When you were born, the nurse looked over the curtain and the first words ever spoken about all nine pounds of you were “oh my gosh, he looks like a kindergartener!” And I find myself six years later saying the exact same thing. Oh my gosh, you look like a kindergartener. How can you be going to kindergarten in the fall? I was just kissing those sweet fat cheeks as I stared at your little squinty eyes all night long that first night in the hospital. Just you and me awake. I tucked you into my gown, you refused to wake up and eat (a stage that you soon grew out of with a realness!), and I just stared at how perfect your little face was. A head full of black hair and cheeks so chubby they pushed your little eyes closed even when you were awake.

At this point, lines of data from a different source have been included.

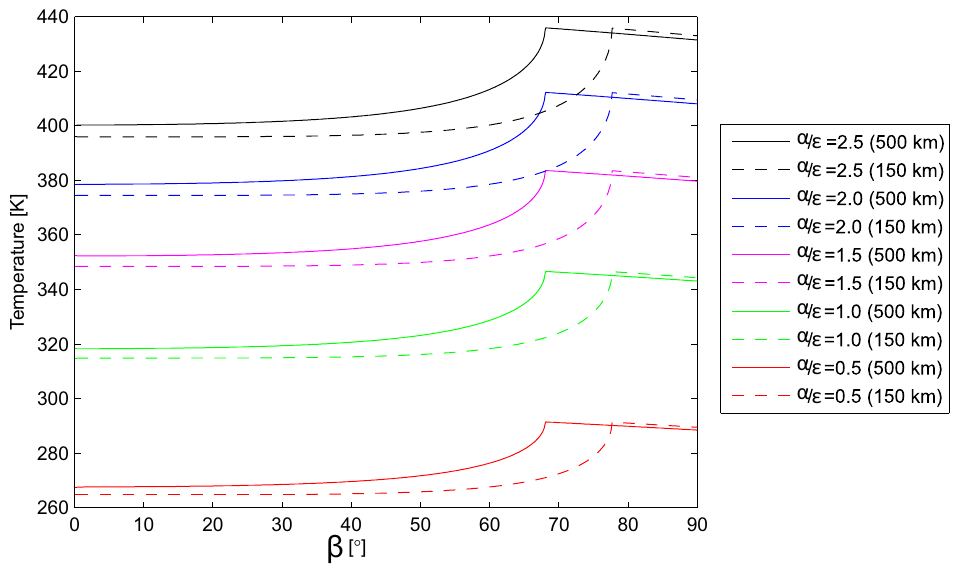
Figure 7. Average temperature as function of ratio α / (cid:101) and β . The solid lines (—) are valid for the altitude of 500 km and the dashed lines (- -) are for altitude of 150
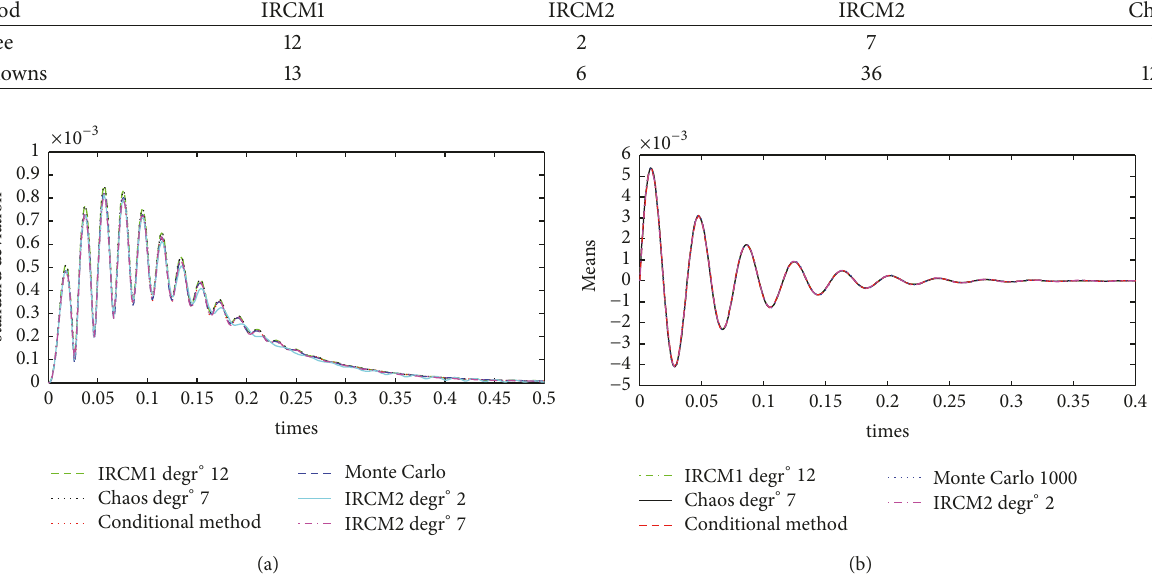
Figure 1: (a) Standard deviation of 𝑈 when 𝜉 𝑖 follow the truncated exponential law in [0, 10] and 𝜎 𝑖 = 5%. (b) Means of 𝑈 when 𝜉 𝑖 follow the truncated exponential law in [0, 10] and 𝜎 𝑖 = 5%.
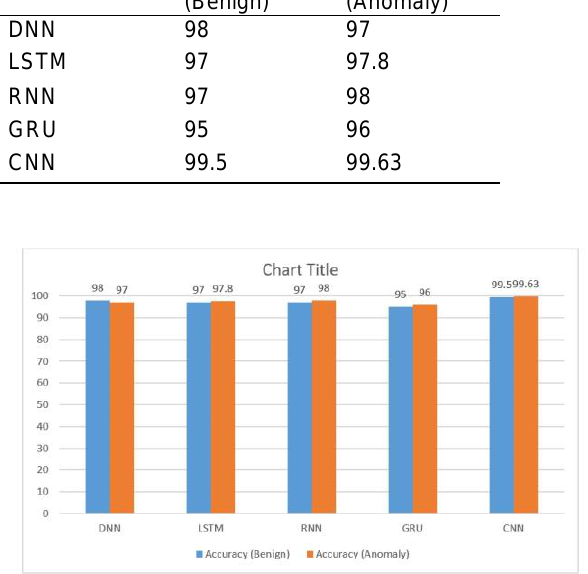
Figure 9. Benign and Anomaly Accuracy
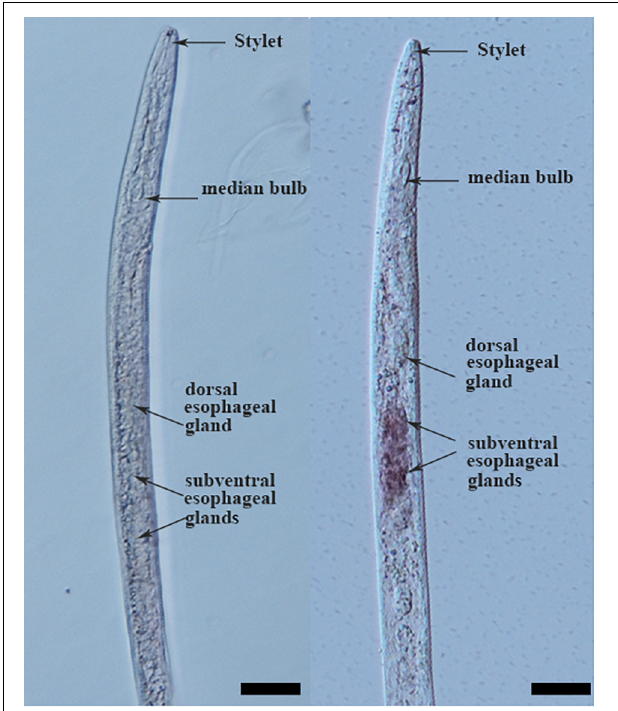
FIGURE 2 | Subventral gland localization of Mg-PEL1 in the pre-parasitic second stage juveniles of Meloidogyne graminicola . Fixed nematodes were hybridized with digoxigenin-labeled Mg-PEL1 sense cDNA probe (left) and antisense cDNA probe (right). Scale bars, 20 µ m.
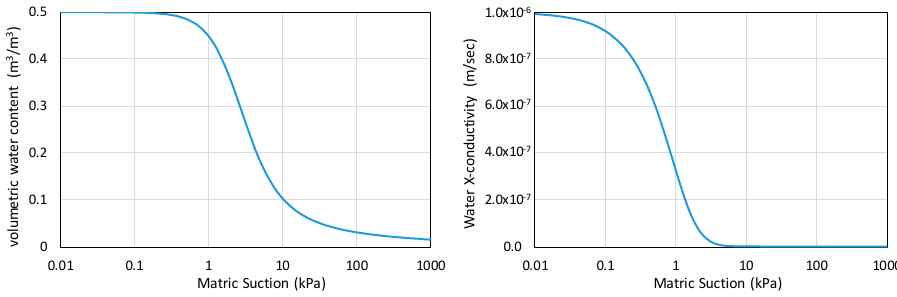
Figure 9. Water conductivity vs. matrix suction and water content vs. matrix suction.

I had a dream about you before you were even born. Dark hair and blue striped pjs. In my dream you cried when the nurse took you and as soon as she handed you back to me, you stopped. I remember in the hospital when the nurse would come check your blood sugar, you’d cry and then she’d hand you to me and you would settle right down.
You’ve always been my buddy and I will always love snuggling with you. I’m sad your days as an “only child” while your big sister and brother are at school are ending but, oh my gracious, Cam, I cannot wait to see all the fun adventures you’re going to have as a big SIX year old in kindergarten!! Our snuggle days will always be my favorite. I love our lunch dates and our adventures together. You are so funny and so smart and so sweet. I’m so thankful God chose me to be your momma.
The first words I ever spoke to you before I even saw you… “Happy birthday, baby. I love you.” I love you so much, my sweet baby. You just don’t even know.